THE TASK
In the entries below, count each line where "Gençlik" appears. Give the total and nothing more.

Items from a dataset
* * * * *
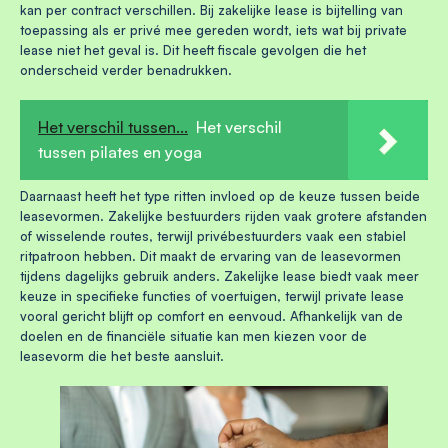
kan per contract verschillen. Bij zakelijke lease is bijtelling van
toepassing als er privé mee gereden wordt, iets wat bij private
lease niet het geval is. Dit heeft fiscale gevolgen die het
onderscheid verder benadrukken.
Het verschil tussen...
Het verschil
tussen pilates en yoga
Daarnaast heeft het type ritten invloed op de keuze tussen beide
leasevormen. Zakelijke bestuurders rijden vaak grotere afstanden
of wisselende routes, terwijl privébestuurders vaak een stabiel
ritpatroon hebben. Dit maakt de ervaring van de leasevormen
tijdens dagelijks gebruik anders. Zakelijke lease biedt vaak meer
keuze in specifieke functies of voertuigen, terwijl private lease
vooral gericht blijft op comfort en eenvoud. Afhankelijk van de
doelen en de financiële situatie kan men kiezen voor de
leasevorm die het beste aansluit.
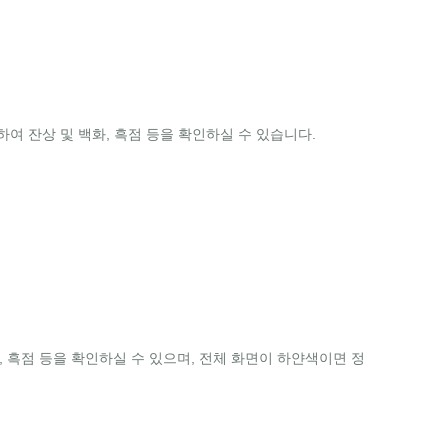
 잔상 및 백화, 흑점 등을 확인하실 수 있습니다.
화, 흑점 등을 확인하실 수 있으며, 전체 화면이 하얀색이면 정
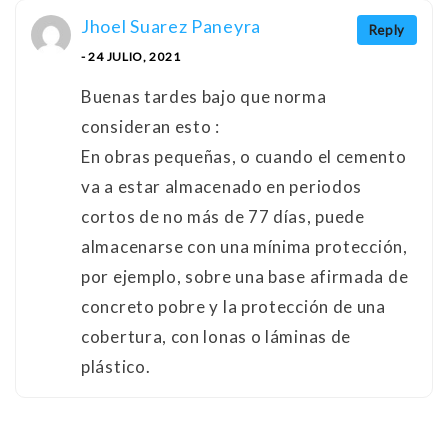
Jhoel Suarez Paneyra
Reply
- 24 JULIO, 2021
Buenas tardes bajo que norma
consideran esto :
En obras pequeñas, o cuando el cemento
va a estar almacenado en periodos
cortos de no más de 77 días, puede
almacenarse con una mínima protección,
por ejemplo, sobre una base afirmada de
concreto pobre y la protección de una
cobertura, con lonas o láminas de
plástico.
* * * * *
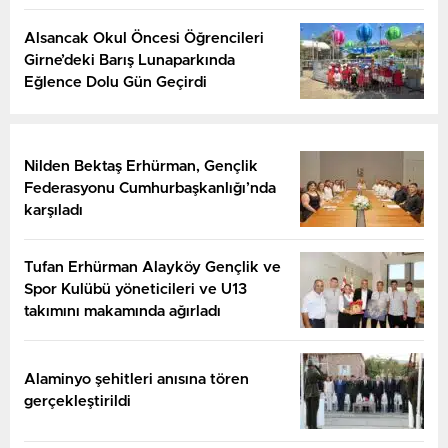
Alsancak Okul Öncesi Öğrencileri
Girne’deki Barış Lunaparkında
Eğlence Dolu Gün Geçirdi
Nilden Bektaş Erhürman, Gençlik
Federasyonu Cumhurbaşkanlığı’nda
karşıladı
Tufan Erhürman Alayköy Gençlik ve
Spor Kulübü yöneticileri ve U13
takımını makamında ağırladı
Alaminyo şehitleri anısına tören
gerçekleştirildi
* * * * *
WORKED SOLUTION
2